§ **Selected extract**
BEGIN
As legislators and their paid consultants struggle with how to answer the State Supreme Court’s latest education-funding question about determining “competitive market rates” for educators, a couple of thoughts press themselves to the fore as the drama moves toward a final act.

 

First, there’s an unfortunate sense that, in the press by the justices to make it clear to legislators which branch of government is ultimately in charge, what’s emerged is an effort to ensure that financial support of educators becomes the answer to education quality woes. No consideration is given to support for education in a broader sense.

 

Second, the well-worn phrase “You can’t just throw money at a problem” is one that seems to have eluded the state high court in its on-going education-funding struggle with the legislature over how much is enough.

 

At issue is the court’s January 2012 ruling, in what is now known as the McCleary case, that the legislature violated the state constitution by failing to amply fund basic education. Since then the court has found the lawmakers in contempt for not providing sufficient funding and has even threatened to take over the budgeting process (presenting what would seem to an amazing cartoonists’ opportunity).

 

Now the court has told the lawmakers to determine “competitive market rates” in terms of teacher salaries across the state and a final report on that point is due from a legislative consultant in November.

 

After that, lawmakers will try to find common ground on the sum of money required for salaries and where it is going to come from. The Legislature is supposed to take votes in 2017, or in the view of lawmakers in 2018, to put those final pieces in place in what has come to be known as the McCleary case.

 

Comes now the observation of Donald Nielsen, whom I best describe as an education “change agent,” whose views are dramatically suspect and irritating to those who disagree with him because he has no hidden agenda. He’s merely a business executive who made his fortune and decided nearly a quarter century ago to spend his time and money in the next phase of life seeking to make basic education better.

 

Nielsen is not an educator. But he is someone who is passionate about public education and has focused much of his attention on it since the early ‘90s, first traveling the country in search of education ideas that are working, then serving eight years on the Seattle School Board and a final year as president. His book, “Every School,” has brought his thoughts on education reform to the fore over the past couple of years in radio talk shows and newspaper interviews around the country.
END
§ **Available data**
BEGIN
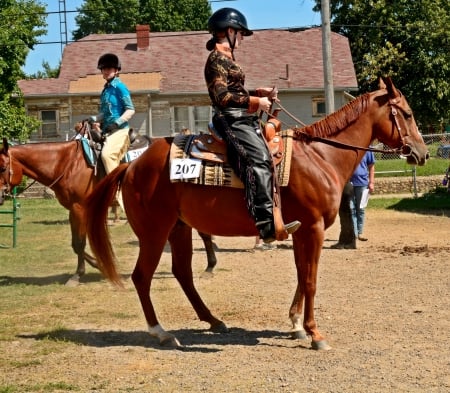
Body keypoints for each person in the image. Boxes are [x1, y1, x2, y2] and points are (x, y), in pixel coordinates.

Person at [204, 7, 300, 243]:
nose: (242, 39)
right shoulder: (216, 59)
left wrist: (258, 92)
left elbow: (235, 91)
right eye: (241, 33)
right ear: (229, 31)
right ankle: (265, 224)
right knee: (259, 159)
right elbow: (222, 97)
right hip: (230, 120)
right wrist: (257, 101)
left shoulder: (227, 59)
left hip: (242, 118)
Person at [89, 53, 135, 175]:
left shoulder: (120, 87)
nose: (106, 71)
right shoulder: (105, 91)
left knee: (107, 155)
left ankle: (116, 189)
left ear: (116, 70)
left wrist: (116, 123)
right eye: (104, 68)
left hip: (120, 131)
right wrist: (92, 119)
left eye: (109, 68)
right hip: (107, 132)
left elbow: (130, 109)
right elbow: (104, 114)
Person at [350, 151, 375, 241]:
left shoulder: (368, 150)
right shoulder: (348, 146)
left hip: (363, 183)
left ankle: (360, 233)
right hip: (348, 184)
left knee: (361, 209)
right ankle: (354, 233)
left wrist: (371, 182)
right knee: (351, 209)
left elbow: (371, 166)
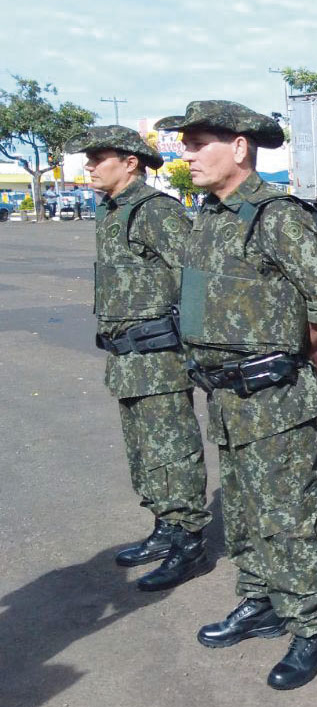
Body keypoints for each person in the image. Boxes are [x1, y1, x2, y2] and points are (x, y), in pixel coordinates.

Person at [156, 100, 317, 690]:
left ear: (238, 147)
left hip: (271, 396)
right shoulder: (210, 217)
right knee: (241, 509)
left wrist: (292, 351)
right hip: (225, 397)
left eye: (196, 144)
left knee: (288, 513)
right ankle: (261, 599)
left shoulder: (276, 216)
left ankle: (311, 623)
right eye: (183, 144)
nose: (185, 154)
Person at [69, 125, 212, 591]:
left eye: (98, 157)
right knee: (144, 453)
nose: (89, 165)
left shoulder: (155, 213)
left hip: (159, 355)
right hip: (127, 356)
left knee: (172, 451)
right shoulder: (112, 212)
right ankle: (165, 527)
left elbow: (197, 277)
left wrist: (197, 347)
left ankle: (189, 543)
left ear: (130, 163)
END
§ **Exercise objective**
Write out the whole opinion piece, word for word. The records stand apart from the opinion piece.

§ **Written reply**
As legislators and their paid consultants struggle with how to answer the State Supreme Court’s latest education-funding question about determining “competitive market rates” for educators, a couple of thoughts press themselves to the fore as the drama moves toward a final act.

 

First, there’s an unfortunate sense that, in the press by the justices to make it clear to legislators which branch of government is ultimately in charge, what’s emerged is an effort to ensure that financial support of educators becomes the answer to education quality woes. No consideration is given to support for education in a broader sense.

 

Second, the well-worn phrase “You can’t just throw money at a problem” is one that seems to have eluded the state high court in its on-going education-funding struggle with the legislature over how much is enough.

 

At issue is the court’s January 2012 ruling, in what is now known as the McCleary case, that the legislature violated the state constitution by failing to amply fund basic education. Since then the court has found the lawmakers in contempt for not providing sufficient funding and has even threatened to take over the budgeting process (presenting what would seem to an amazing cartoonists’ opportunity).

 

Now the court has told the lawmakers to determine “competitive market rates” in terms of teacher salaries across the state and a final report on that point is due from a legislative consultant in November.

 

After that, lawmakers will try to find common ground on the sum of money required for salaries and where it is going to come from. The Legislature is supposed to take votes in 2017, or in the view of lawmakers in 2018, to put those final pieces in place in what has come to be known as the McCleary case.

 

Comes now the observation of Donald Nielsen, whom I best describe as an education “change agent,” whose views are dramatically suspect and irritating to those who disagree with him because he has no hidden agenda. He’s merely a business executive who made his fortune and decided nearly a quarter century ago to spend his time and money in the next phase of life seeking to make basic education better.

 

Nielsen is not an educator. But he is someone who is passionate about public education and has focused much of his attention on it since the early ‘90s, first traveling the country in search of education ideas that are working, then serving eight years on the Seattle School Board and a final year as president. His book, “Every School,” has brought his thoughts on education reform to the fore over the past couple of years in radio talk shows and newspaper interviews around the country.